By Jim DuFresne JOURNAL NEWS SERVICE     

June 29, 2003

'Everybody who comes here is staying here. There is almost nobody passing through (during the summer) because we're at the end of the road. ' Chris Sarver, owner of the Lake Superior Brewing Company

  The temperature is in the Upper 70's,the sky is deep blue, the sand is warm, Lake Superior is cold and still.

 It's mid-afternoon, and I'm the only one on this beautiful beach in the heart of this scenic Upper Peninsula town.

Grand Marais the get-a-way.

 Located at the eastern end of Pictured Rocks National Lakeshore, Grand Marais hums during the winter, when thousands of snowmobiles arrive to enjoy deep snow and well-groomed trails.

 But that isn't the case in the summer. The season is short and throngs of tourists are a rarity because Grand  Marais isn't on the way to anything.

 "During the summer, Grand Marais comes alive in July, but that's July, not June, and it's over by mid August," said Chris Sarver, owner of the Lake Superior Brewing Company, a brew-pub in town.

"Everybody who comes here is staying here," Sarver added. "There is almost nobody passing through (during the summer) because we're at the end of the road." Well, at the end of a paved road anyhow.

County Road H-58 passes through Grand Marais from east to west, but head in either direction and you're headed for a slow, bumpy drive along a rough dirt road.

 The Alger County Road Commission is slowly paving H -58 west to Munising and this summer has closed the road from Log Slide Road to Grand Sable Lake Overlook to pave a 3.5-mile section.

         Now Grand Marais is more isolated than ever.

 Is there a better reason to take the 50 mile trip fron Seney?

 Yes, for the scenery.

 "This is an absolutely beautiful area, no matter what season it is," said Ronnie Wissinger of the Grand Marais Maritime Museum.

§ **Items**
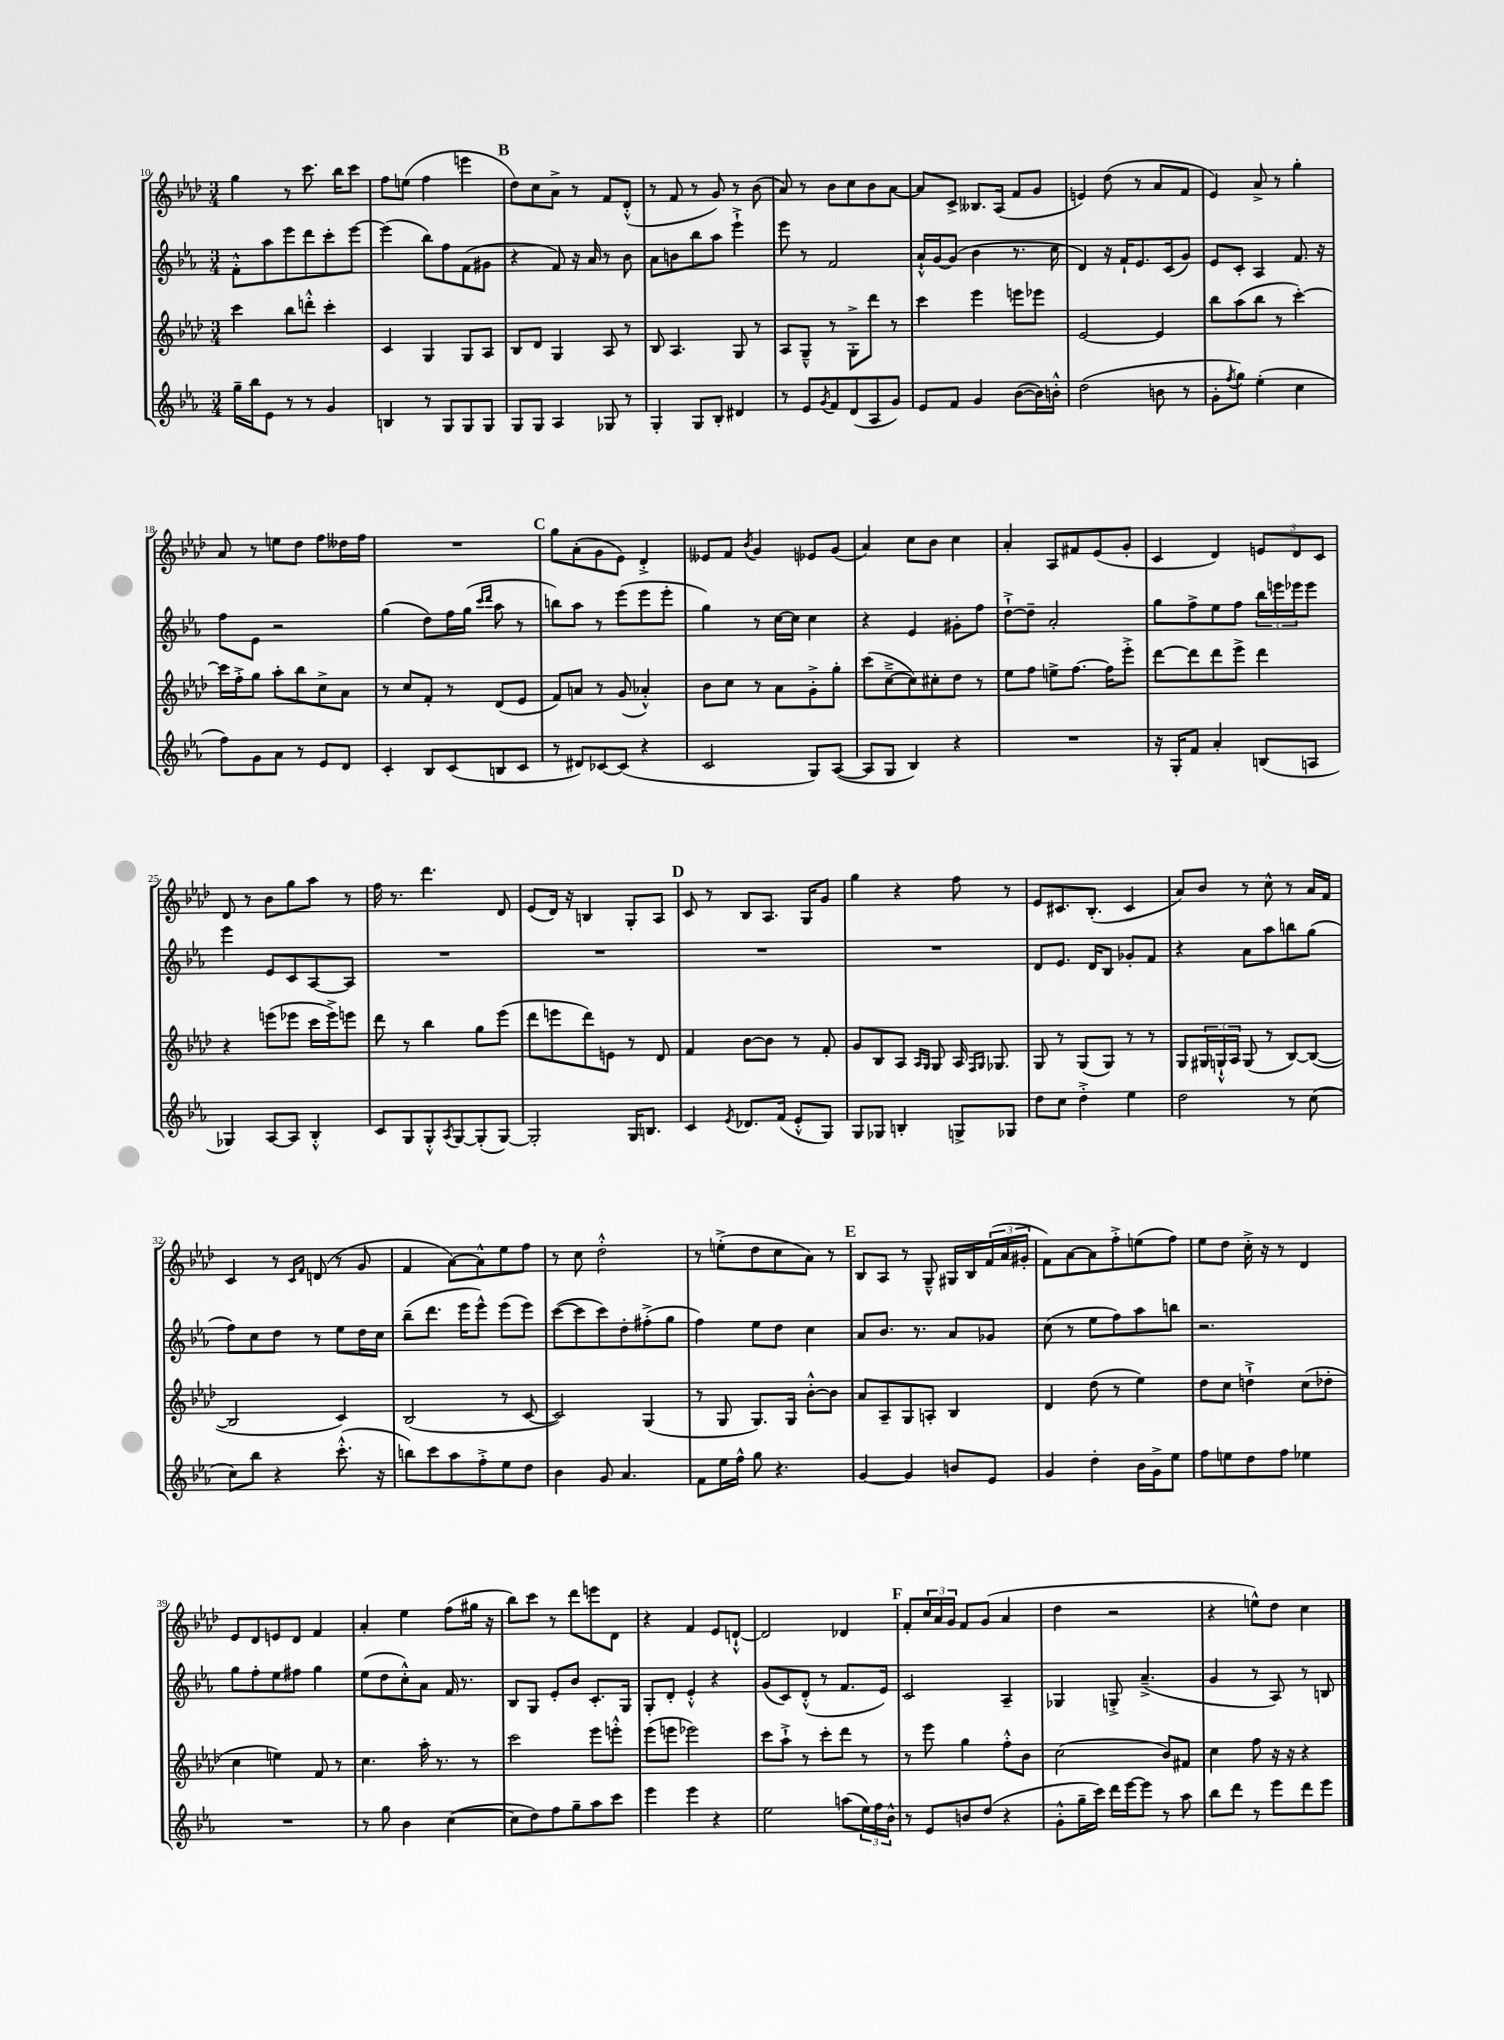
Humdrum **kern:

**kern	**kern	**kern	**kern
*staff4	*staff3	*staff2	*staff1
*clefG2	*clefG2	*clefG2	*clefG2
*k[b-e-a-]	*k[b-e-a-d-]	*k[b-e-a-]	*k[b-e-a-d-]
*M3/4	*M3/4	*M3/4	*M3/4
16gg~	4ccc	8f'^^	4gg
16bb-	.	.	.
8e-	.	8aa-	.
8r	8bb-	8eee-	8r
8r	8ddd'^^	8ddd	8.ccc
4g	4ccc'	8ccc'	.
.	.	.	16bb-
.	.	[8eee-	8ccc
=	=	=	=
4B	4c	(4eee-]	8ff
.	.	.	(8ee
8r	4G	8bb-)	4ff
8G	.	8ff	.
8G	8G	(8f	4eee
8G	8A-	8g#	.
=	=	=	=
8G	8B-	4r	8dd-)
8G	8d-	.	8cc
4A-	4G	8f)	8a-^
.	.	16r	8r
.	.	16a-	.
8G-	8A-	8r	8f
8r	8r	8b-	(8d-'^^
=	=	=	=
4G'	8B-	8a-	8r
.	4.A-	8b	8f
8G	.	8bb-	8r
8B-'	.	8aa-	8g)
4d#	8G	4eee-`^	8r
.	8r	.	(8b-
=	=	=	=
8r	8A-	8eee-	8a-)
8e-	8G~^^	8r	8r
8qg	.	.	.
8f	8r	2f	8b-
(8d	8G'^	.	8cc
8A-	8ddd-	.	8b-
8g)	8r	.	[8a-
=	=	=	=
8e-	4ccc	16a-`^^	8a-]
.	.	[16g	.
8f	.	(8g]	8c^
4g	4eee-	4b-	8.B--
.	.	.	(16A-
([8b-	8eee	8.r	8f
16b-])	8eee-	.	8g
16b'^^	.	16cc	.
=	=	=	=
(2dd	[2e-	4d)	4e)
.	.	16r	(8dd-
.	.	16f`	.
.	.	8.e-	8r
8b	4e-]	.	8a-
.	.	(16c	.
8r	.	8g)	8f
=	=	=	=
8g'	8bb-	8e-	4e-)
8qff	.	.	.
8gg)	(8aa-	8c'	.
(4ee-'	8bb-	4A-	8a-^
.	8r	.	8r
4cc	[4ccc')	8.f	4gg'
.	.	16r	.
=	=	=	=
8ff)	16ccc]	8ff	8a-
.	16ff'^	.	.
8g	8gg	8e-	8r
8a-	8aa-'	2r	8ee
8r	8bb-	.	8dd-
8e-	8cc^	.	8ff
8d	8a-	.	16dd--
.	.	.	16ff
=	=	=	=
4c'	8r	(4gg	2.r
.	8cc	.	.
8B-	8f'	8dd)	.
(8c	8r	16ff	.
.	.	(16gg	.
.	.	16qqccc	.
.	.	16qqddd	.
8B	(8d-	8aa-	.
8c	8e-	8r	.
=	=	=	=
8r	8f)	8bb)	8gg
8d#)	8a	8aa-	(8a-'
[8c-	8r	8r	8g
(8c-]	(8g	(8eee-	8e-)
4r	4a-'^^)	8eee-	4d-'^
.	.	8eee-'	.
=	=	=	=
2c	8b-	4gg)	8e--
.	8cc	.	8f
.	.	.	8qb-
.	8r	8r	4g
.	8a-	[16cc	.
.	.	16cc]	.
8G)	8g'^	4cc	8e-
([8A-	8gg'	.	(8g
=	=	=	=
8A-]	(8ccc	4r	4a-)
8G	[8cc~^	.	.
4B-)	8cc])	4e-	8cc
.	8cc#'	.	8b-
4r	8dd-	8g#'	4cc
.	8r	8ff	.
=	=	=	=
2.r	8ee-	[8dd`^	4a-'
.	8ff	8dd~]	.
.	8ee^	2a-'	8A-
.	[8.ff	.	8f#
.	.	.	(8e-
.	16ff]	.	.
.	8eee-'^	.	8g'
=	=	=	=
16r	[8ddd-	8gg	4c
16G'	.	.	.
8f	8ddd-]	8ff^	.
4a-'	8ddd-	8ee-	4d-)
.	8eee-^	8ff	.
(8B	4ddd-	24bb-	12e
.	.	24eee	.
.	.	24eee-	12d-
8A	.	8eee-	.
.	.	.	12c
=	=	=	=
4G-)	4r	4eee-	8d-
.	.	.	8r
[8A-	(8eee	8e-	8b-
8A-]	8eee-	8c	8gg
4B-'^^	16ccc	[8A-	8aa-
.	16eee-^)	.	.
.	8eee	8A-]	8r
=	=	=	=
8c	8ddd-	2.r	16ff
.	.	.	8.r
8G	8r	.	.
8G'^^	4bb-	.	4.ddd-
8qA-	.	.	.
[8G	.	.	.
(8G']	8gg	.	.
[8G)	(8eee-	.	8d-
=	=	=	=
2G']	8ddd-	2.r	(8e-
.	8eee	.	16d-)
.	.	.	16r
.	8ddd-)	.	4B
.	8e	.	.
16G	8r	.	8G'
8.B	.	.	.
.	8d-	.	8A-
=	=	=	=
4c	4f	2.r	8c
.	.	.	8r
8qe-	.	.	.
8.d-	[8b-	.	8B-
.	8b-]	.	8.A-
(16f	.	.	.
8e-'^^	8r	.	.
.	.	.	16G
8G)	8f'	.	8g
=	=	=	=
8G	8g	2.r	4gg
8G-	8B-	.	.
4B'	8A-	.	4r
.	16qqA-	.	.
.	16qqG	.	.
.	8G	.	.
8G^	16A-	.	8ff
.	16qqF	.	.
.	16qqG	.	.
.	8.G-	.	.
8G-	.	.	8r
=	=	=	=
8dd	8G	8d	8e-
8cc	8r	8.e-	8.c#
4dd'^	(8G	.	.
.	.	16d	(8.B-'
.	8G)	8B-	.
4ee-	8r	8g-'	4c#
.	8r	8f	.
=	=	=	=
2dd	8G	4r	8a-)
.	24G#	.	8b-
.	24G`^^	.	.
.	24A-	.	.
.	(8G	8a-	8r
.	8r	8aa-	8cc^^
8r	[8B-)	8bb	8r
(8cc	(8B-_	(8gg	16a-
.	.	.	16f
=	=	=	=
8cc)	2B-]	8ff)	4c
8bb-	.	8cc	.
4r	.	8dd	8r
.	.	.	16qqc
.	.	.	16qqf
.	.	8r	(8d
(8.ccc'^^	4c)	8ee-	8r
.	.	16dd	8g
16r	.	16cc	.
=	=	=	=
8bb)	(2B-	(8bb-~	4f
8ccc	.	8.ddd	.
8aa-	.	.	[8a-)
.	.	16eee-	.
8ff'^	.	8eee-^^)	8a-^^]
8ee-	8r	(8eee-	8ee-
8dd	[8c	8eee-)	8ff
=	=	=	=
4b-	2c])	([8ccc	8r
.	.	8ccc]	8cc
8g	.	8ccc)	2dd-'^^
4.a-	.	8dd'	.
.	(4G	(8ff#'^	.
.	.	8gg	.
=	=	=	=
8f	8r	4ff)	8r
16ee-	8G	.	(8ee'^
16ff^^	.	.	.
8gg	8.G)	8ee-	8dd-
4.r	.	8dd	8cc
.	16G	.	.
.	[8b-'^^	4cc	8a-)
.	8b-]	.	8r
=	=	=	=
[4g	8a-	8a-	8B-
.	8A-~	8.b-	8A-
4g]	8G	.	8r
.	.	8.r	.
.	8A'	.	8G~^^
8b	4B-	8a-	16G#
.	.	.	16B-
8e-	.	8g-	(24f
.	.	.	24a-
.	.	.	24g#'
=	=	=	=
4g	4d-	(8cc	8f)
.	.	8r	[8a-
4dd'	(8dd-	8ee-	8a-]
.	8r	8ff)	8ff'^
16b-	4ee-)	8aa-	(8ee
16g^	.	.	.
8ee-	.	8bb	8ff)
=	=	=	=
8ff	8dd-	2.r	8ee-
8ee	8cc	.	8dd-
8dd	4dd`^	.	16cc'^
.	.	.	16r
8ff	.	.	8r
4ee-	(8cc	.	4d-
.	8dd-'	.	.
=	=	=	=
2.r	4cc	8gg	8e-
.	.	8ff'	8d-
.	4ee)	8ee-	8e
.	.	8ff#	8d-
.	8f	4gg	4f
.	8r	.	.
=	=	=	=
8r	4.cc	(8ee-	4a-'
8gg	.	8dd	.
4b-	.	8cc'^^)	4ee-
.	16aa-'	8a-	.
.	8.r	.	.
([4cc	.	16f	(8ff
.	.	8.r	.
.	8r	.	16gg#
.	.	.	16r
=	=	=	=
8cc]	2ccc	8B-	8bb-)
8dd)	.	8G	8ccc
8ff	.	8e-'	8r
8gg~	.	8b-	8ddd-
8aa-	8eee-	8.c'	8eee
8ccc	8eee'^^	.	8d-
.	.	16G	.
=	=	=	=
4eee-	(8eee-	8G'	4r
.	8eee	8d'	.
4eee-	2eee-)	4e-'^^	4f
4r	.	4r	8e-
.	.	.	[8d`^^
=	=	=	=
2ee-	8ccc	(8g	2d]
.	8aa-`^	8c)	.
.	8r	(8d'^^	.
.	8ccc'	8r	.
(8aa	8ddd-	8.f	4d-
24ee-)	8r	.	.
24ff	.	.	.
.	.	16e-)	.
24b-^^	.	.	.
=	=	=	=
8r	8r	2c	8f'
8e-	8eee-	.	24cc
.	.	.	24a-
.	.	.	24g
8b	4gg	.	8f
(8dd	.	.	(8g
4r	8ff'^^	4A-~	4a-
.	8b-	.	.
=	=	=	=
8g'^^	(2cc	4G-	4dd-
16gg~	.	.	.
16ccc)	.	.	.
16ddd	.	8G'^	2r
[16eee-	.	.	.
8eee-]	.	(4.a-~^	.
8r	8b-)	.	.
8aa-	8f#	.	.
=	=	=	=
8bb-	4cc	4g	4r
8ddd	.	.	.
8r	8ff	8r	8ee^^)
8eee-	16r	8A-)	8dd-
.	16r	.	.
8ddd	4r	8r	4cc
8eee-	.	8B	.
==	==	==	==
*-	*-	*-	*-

§ **Short task**
Carry on the Grand Marais travel article with the next few paragraphs, starting right after the quote from the Grand Marais Maritime Museum.

§ **Output for this exercise**
 Grand Marais' harbor is one of the most scenic ports along Lake Superior with its sandy beach, Coast Guard station and usually a sailboat or two anchored in the middle of the well-protected bay.

 It is also the only natural harbor along a treacherous, shipwrecked-strewn stretch of Lake Superior known as the Graveyard of the Great Lakes.

 French explorers and missionaries used the harbor in the 1600s and left behind its name, which means large' marsh, one of the oldest place names in Michigan.

 By the 1860s Grand Marais was a small settlement of loggers and fishermen, and at the turn century, it was a boomtown of more than 4,000 residents and several lumber mills.

    When the timber ran out, the loggers moved on, and by 1910, Grand Marais was almost a ghost town of less than 300 people.

 Today its permanent population is only 400 and during the summer it's almost as quiet now as it was then.

 "That's why most of us live up here, because it's such a quiet area that is so close to nature," said Sheri Bates of the Grand Marais Historical Society.

 'The society operates one of several small museums in town, the Lightkeepers House, whose seven rooms contain furnishings and displays that date back to when Grand Marais was a booming lumbertown.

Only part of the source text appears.